La forma più subdola di guerra è la militarizzazione dei nostri cuori, delle nostre menti, dei nostri territori. L’imbroglio securitario minaccia la nostra libertà e le nostre vite. Proposta di Celeste Grossi presentata all’assemblea di Firenze (28 aprile 2012) sul Manifesto per un soggetto politico nuovo.
{«El derecho de vivir en paz». [Victor Jara]}

L’Italia è un paese in guerra. Non si combatte sul nostro territorio, ma il meccanismo della guerra è in atto in molte forme che vanno oltre la partecipazione a conflitti armati − condotti da militari di professione e spacciati per missioni di pace.
_ Ai pesanti tagli negli investimenti sociali corrispondono inutili e immorali aumenti delle spese militari.
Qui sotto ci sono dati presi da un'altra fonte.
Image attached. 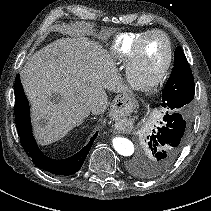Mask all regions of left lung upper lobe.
I'll return each instance as SVG.
<instances>
[{
  "label": "left lung upper lobe",
  "instance_id": "left-lung-upper-lobe-1",
  "mask_svg": "<svg viewBox=\"0 0 211 211\" xmlns=\"http://www.w3.org/2000/svg\"><path fill=\"white\" fill-rule=\"evenodd\" d=\"M194 77L180 47L175 49L174 67L162 92V106L173 111L187 112L194 98Z\"/></svg>",
  "mask_w": 211,
  "mask_h": 211
}]
</instances>
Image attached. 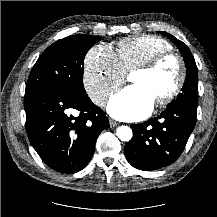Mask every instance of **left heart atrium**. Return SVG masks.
Instances as JSON below:
<instances>
[{
    "label": "left heart atrium",
    "instance_id": "obj_1",
    "mask_svg": "<svg viewBox=\"0 0 217 217\" xmlns=\"http://www.w3.org/2000/svg\"><path fill=\"white\" fill-rule=\"evenodd\" d=\"M154 100L149 93L137 85L128 86L117 92L108 103L111 116L120 120H140L152 110Z\"/></svg>",
    "mask_w": 217,
    "mask_h": 217
}]
</instances>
Il solo acquisto dei caccia bombardieri F35, nell’ambito del programma Joint Strike Fighter, ci costerà almeno 15 miliardi di euro (con un solo aereo in meno si potrebbero costruire 7.500 asili nido). Crescono nel bilancio dello stato le spese per la “difesa”.
_ Svelare l’intreccio tra imprese, banche e forze armate è il primo passo per rompere il perverso meccanismo della guerra e della macchina mediatica che lo sostiene.

Ma la forma più subdola di guerra è la militarizzazione dei nostri cuori, delle nostre menti, dei nostri territori. L’imbroglio securitario minaccia la nostra libertà e le nostre vite.

Vogliamo spezzare il binomio paura/sicurezza attraverso cui si negano libertà e spazi di democrazia. Nelle nostre città, nei quartieri e nelle strade che abitiamo, vogliamo accanto a noi nuovi cittadine e cittadini liberi dall’ombra della clandestinità, dallo sfruttamento del lavoro nero, dai circuiti della criminalità. Non donne e uomini spaventati, lontani da casa, tra estranei che non capiscono la loro lingua, che non affittano loro una casa, che non li assumono in regola.

La sicurezza basata sul controllo e sulla militarizzazione del territorio non ci rassicura. Sicurezza per noi è vivere in comunità accoglienti perché fondate su rispetto, ascolto e riconoscimento reciproci.

La xenofobia, il razzismo, la dinamica di esclusione dell’altro e del diverso portano alla costruzione del nemico, a politiche di apartheid.
L’Italia è già multietnica noi vogliamo che diventi multiculturale. Vogliamo che lo spazio pubblico sia abitato da laiche identità capaci di convivere, senza che nessuna, nessuno, debba rinunciare alle proprie memorie culturali, ma con momenti forti di “infedeltà” alla propria appartenenza.

Ricominciamo a inventare il mondo che vogliamo.

Praticare la cultura della pace significa restituire la politica alle relazioni sociali, all’incontro, al riconoscimento della diversità, a modalità di conflitto non distruttivo.
Significa attuare l’articolo 11 della Costituzione italiana − che nell’intento di padri e madri costituenti metteva la guerra fuori dalla storia della Repubblica −. Un articolo che è stato più volte disatteso (alcune con il voto parlamentare, molte altre senza che il Parlamento si esprimesse).

Così l’Italia ha fatto la guerra anche se ancora oggi dice di ripudiarla. Un articolo che ora nel silenzio e nella disinformazione si vorrebbe modificare.
_ Una sciagurata ipotesi da contrastare. Perché l’Italia deve continuare a ripudiare la guerra che devasta vite, ambiente democrazia, diritti.